____ SUPPLIED RECORDS

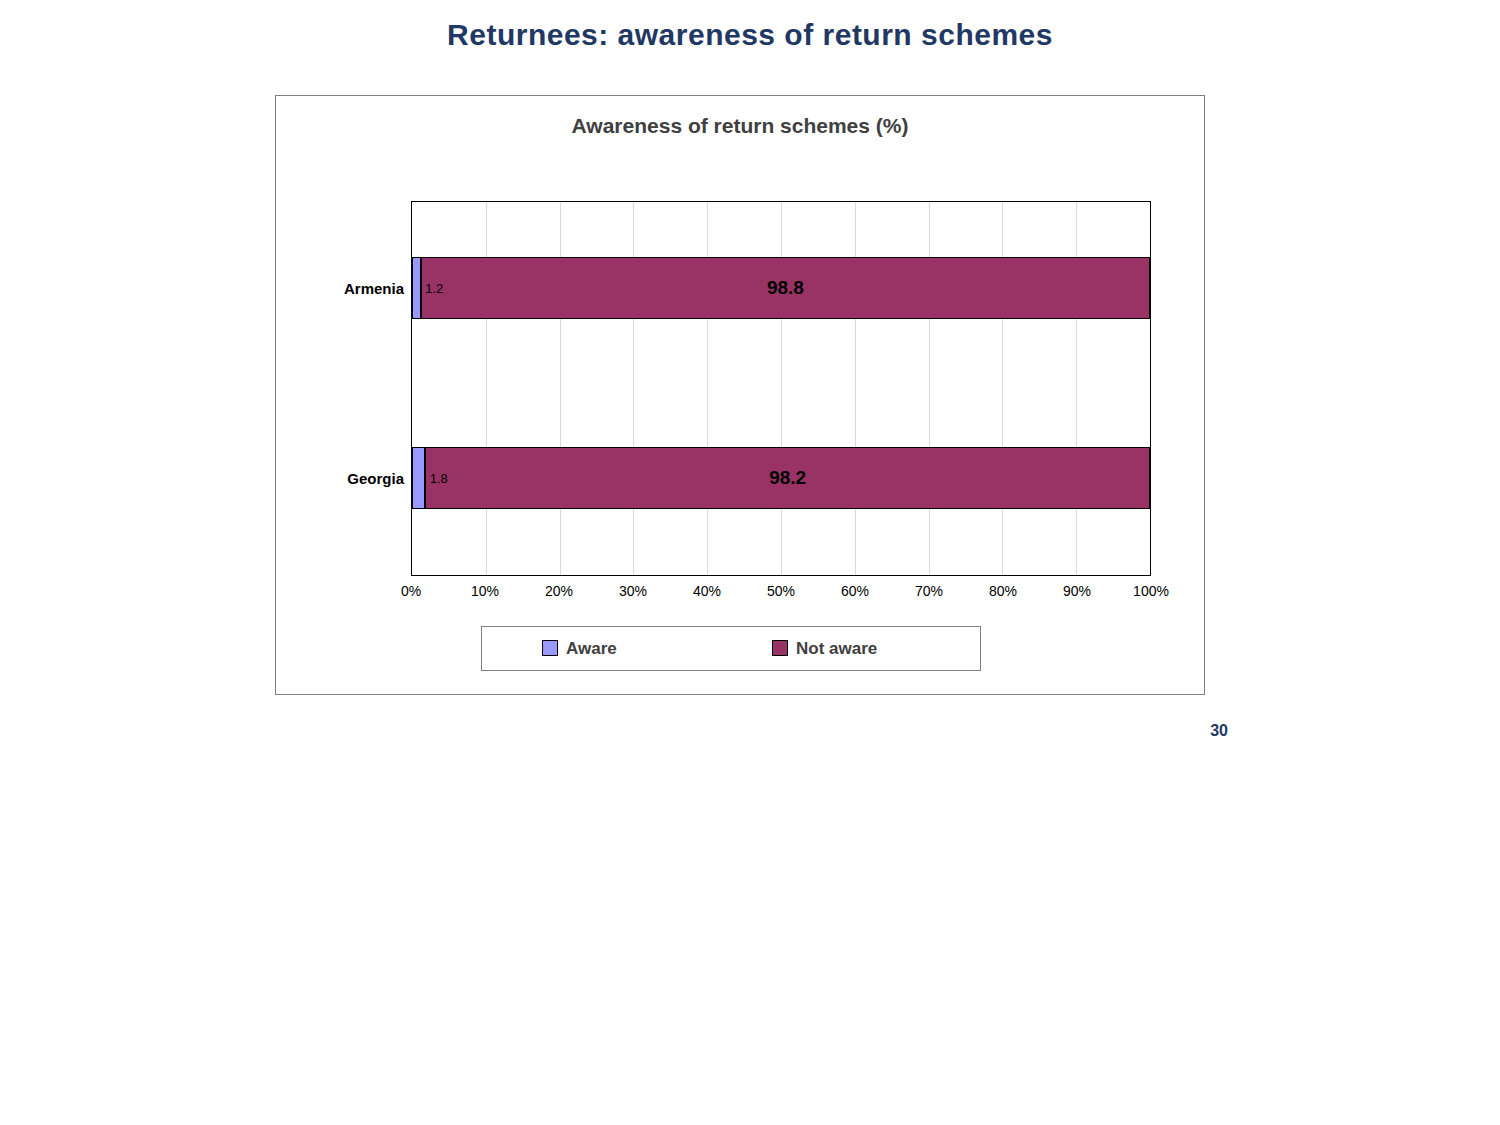Returnees: awareness of return schemes
Awareness of return schemes (%)
Armenia
1.2 98.8
Georgia
1.8 98.2
0% 10% 20% 30% 40% 50% 60% 70% 80% 90% 100%
Aware Not aware
30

________

**EXERCISE PROMPT**
Would you please retype all the data exactly? Leave out whatever pictures it holds.

**REPLY TO THE TASK**
Returnees: awareness of return schemes
Awareness of return schemes (%)
Armenia
1.2 98.8
Georgia
1.8 98.2
0% 10% 20% 30% 40% 50% 60% 70% 80% 90% 100%
Aware Not aware
30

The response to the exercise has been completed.